Business success feels incomplete if it does not support people. During difficult periods for the restaurant industry, I created the Restaurant Emergency Support Fund. We partnered with charities to buy food from local restaurants and deliver it to food banks. That meant restaurants earned revenue while communities received meals. 

Why focus on scholarships and youth programs?
The restaurant industry depends on people who often do not have many early opportunities. Partnering with the Westland Foundation to create a culinary arts scholarship felt practical. It helped students attend Red River College and build real careers. Supporting KidSport Manitoba and Coats for Kids came from the same place. Success should widen access, not narrow it.
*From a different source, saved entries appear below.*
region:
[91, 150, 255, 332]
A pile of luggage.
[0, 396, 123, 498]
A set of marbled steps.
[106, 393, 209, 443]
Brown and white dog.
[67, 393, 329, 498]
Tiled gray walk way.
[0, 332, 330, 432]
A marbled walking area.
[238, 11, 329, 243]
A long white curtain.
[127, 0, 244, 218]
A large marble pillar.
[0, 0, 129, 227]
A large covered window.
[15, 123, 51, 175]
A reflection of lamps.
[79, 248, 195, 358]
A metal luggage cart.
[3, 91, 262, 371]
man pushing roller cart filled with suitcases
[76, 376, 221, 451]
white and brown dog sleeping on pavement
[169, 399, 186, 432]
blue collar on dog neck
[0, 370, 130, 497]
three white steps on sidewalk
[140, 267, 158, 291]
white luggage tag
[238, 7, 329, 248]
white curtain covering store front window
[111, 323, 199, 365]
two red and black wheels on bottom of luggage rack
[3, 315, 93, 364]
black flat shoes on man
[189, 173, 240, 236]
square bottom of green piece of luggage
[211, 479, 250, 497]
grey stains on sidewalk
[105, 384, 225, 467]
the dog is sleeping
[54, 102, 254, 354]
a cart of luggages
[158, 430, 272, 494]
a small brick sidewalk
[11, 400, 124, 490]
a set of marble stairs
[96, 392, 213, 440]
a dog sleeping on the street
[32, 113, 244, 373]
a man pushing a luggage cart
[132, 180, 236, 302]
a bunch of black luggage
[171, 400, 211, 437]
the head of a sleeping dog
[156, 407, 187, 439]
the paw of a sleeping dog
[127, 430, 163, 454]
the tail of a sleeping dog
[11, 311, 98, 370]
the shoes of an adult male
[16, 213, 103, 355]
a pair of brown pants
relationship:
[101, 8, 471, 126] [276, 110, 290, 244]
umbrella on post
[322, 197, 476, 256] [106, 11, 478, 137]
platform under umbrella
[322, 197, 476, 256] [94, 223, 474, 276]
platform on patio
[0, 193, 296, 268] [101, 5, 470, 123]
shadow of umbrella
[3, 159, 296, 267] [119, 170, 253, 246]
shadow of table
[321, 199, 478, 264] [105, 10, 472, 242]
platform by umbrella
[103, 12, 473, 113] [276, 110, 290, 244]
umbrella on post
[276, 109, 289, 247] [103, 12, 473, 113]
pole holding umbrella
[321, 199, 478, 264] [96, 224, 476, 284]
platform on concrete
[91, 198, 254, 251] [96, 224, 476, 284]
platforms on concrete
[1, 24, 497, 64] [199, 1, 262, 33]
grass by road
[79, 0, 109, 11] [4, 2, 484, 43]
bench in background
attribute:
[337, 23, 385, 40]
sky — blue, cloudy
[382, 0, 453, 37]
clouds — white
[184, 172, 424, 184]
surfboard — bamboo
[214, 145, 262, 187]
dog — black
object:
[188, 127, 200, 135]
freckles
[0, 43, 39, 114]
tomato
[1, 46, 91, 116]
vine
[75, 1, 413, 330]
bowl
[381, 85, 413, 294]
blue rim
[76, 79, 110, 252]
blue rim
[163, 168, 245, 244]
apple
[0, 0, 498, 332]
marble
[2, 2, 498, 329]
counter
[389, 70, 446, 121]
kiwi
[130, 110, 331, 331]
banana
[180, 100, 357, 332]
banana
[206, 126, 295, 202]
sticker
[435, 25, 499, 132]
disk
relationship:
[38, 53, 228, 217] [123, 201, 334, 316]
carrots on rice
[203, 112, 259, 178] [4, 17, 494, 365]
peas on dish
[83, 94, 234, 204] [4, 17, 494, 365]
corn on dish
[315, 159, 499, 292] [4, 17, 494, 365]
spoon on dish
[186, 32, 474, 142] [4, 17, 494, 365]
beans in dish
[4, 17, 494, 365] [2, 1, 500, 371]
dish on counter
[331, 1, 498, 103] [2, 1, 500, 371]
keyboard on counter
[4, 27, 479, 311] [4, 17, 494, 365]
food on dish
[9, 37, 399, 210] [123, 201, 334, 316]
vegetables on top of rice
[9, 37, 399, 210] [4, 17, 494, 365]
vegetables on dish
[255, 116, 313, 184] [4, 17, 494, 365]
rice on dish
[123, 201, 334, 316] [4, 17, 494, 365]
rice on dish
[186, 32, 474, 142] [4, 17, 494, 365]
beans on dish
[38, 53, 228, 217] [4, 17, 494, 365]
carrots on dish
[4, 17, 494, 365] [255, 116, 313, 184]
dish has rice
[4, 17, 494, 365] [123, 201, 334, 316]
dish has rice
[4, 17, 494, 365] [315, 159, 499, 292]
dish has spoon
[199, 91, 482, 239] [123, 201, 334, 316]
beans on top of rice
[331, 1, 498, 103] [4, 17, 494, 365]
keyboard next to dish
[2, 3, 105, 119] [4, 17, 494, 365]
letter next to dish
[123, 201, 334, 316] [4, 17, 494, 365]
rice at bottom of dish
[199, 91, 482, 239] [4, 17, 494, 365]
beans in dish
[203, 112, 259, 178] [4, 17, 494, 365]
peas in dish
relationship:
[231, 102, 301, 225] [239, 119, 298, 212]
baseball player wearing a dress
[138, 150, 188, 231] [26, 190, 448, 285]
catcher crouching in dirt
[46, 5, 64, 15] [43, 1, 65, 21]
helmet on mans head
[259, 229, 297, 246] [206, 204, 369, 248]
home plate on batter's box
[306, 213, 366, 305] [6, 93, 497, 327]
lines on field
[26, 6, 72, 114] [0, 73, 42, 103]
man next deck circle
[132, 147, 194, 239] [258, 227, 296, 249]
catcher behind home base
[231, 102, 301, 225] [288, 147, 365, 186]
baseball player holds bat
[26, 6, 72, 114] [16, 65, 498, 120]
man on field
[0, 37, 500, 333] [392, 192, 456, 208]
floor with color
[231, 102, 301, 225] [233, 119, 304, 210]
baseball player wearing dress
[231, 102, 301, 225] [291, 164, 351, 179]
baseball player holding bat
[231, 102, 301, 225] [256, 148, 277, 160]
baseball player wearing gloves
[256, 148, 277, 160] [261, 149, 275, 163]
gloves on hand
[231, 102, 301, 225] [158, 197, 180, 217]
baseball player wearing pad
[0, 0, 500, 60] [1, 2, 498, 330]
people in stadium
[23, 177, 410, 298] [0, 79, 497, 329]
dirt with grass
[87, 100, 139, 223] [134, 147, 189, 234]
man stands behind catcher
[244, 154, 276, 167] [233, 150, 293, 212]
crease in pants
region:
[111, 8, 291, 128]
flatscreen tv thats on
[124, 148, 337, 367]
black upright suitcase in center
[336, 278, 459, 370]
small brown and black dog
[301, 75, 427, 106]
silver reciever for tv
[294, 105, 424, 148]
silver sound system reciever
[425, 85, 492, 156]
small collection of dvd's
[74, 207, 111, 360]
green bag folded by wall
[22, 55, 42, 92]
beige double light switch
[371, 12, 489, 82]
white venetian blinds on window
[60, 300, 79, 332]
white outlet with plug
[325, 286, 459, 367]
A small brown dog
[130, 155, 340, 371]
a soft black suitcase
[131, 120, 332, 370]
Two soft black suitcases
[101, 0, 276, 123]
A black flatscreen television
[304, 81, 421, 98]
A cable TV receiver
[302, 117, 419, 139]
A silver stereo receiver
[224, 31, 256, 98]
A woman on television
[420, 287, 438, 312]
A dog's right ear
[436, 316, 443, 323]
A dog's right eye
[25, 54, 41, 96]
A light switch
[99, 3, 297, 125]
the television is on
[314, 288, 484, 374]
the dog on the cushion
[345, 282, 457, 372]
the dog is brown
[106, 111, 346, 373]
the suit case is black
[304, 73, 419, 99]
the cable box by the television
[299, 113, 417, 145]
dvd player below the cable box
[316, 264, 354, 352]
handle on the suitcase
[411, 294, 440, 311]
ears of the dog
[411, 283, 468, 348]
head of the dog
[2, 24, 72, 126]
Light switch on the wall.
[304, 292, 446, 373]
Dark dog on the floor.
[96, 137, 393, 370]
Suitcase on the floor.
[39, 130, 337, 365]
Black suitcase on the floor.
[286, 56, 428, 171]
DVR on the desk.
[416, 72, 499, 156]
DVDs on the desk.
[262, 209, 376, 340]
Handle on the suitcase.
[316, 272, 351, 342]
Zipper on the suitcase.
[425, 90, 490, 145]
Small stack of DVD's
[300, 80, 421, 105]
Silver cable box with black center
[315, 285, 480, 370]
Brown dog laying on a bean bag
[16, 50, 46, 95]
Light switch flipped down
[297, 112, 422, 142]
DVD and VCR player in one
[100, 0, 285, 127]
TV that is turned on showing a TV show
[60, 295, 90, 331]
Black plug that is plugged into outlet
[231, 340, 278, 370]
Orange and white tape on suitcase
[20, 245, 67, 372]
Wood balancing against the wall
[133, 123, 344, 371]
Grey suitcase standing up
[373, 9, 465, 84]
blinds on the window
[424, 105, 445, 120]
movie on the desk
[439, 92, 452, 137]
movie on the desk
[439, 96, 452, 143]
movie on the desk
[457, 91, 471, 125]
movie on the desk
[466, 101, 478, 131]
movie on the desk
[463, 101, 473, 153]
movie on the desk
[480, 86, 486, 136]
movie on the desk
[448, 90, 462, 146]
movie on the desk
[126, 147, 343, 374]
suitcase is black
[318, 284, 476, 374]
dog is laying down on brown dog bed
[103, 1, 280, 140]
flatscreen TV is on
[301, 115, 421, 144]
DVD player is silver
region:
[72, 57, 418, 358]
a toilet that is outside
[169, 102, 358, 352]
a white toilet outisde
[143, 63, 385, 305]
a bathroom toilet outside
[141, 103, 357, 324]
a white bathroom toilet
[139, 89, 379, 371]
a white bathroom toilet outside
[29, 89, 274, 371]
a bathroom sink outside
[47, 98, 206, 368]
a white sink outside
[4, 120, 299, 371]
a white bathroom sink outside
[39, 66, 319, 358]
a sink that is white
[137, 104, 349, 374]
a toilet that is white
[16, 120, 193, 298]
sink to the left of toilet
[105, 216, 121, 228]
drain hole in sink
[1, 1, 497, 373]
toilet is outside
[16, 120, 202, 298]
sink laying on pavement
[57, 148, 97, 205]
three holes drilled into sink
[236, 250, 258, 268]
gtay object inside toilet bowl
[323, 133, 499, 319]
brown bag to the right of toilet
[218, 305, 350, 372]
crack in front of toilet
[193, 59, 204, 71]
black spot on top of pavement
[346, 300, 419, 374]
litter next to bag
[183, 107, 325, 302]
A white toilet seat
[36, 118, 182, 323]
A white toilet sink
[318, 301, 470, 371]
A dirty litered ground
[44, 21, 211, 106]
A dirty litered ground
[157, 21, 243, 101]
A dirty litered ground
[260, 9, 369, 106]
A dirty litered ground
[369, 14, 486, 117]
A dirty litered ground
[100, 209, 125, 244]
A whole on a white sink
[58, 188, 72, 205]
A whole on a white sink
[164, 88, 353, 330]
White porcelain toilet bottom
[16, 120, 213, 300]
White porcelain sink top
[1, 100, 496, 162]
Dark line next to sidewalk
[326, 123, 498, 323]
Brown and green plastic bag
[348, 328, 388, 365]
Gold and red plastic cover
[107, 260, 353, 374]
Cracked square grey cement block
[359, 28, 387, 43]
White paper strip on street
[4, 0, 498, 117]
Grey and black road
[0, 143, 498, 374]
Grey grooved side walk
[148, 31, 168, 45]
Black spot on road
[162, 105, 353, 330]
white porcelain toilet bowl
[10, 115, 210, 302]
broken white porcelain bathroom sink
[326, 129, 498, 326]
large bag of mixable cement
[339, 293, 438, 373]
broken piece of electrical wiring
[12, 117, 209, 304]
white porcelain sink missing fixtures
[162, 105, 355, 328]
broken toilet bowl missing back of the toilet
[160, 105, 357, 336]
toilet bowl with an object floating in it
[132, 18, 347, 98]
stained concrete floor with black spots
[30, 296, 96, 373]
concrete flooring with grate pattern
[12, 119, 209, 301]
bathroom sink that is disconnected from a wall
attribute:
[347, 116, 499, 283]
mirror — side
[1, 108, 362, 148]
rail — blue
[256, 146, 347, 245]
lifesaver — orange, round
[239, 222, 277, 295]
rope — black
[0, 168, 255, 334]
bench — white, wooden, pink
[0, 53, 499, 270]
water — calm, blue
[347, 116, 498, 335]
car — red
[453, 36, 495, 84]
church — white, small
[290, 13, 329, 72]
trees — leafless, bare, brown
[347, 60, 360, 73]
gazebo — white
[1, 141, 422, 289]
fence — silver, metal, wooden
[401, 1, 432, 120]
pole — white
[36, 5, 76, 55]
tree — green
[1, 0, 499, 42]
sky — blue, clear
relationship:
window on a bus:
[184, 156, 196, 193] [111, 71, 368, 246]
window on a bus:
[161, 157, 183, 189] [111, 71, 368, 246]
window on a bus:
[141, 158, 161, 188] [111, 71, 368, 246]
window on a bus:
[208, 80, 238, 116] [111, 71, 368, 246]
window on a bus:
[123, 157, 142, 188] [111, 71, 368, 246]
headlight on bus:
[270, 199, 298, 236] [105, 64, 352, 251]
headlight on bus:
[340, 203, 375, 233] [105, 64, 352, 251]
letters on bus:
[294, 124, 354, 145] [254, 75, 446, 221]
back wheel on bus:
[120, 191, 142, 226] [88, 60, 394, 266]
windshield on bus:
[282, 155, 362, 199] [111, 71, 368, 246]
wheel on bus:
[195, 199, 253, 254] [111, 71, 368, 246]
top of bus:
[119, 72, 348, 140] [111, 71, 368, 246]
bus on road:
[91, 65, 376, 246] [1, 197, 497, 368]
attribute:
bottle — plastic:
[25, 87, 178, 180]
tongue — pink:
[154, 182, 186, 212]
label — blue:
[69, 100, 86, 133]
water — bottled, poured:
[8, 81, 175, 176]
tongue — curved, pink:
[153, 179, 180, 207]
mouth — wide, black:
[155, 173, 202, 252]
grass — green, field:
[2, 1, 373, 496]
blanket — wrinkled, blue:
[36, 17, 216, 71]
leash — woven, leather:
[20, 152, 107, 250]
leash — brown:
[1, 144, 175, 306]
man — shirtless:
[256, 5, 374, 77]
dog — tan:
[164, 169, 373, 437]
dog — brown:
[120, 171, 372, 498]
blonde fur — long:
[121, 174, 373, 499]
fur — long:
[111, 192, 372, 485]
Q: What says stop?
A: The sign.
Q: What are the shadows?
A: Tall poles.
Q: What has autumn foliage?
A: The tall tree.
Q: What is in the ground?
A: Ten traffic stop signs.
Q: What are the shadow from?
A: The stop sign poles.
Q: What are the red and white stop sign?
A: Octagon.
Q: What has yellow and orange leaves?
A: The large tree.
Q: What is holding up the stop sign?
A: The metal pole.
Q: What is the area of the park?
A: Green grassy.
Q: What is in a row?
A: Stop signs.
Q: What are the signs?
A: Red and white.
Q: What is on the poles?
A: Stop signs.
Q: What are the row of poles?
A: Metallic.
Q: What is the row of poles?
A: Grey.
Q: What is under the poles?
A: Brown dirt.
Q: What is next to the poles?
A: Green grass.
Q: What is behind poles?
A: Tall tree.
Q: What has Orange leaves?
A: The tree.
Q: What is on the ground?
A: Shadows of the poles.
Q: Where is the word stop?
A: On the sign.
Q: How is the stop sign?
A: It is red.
What does recognition mean to you, like being named Top 40 Under 40?
Recognition is a checkpoint, not a finish line. Being named a Business Elite Awards Top 40 Under 40 was validating, but it did not change how I work. It reminded me that visibility comes with responsibility. If people are paying attention, the work needs to hold up.

What personal habits support your idea of success?
I stay active, especially with my 4 year old. Hockey, snowboarding, skateboarding, time at the lake with my significant other and son. Those things reset my thinking. They help me step away from decisions and come back clearer. Success is easier to sustain when life is not only about work.

What advice would you give someone defining success for themselves?
Start closer to the work than you think you need to. Build systems before chasing scale. Learn from adjacent experiences. Measure what actually matters. And remember that success lasts longer when it supports more than just the business itself.